Aiming high is the standard of many an opener. The “opener” is the first signal a negotiator is ready to negotiate. It may be in response to an offer (or a “counter offer”). Though this may seem easy, it may not only undermine your credibility, but also terminate the negotiation entirely if used incorrectly.
If you choose to ask for a big number, ensure it is not outside the industry standard, especially if there is known pricing data. In cases where no pricing data is available, focus conversation on value to the organization or consider an open ended question (OEQ – this is a separate tactic, and will be discussed in the future). You probably will never get more than your opening ask as a general rule. The best outcome for you, if you must make the first offer, may be to aim high.

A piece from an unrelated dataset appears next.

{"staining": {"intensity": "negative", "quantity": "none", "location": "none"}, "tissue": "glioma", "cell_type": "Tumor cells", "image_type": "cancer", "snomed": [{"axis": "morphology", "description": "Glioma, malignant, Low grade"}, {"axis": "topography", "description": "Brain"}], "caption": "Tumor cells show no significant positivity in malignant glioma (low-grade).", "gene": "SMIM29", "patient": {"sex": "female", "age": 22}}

For example: the recent viral negotiation case of a college professor who was offered and accepted a job, then came in big with additional counteroffers, only to find the post acceptance counteroffer was rejected, is a prime example. Although social media used this case as sexism, which may have contributed to giving the individual no third chance, the subsequent analysis shows the subtlety. I look at the case as something every employer does not want to hear after they make an offer that seems accepted: the prospective then asks for more pay, less work and indicates the employer is not their top priority. Never lie or misrepresent, but disclosure of the absolute truths of your personal life and motivations can be detrimental.
When confronted with the “Aim High” tactic, know your market.
If you use an Aim High opener: Use authority to justify your ask, even if it is out of the bell curve. If you receive an Aim High opener: dial it down to your microeconomic situation; consider, “I know US News and Earth Report says the average associate earns $150,000 out of law school, but Seattle is a desirable town and there are more attorneys here than Salmon.”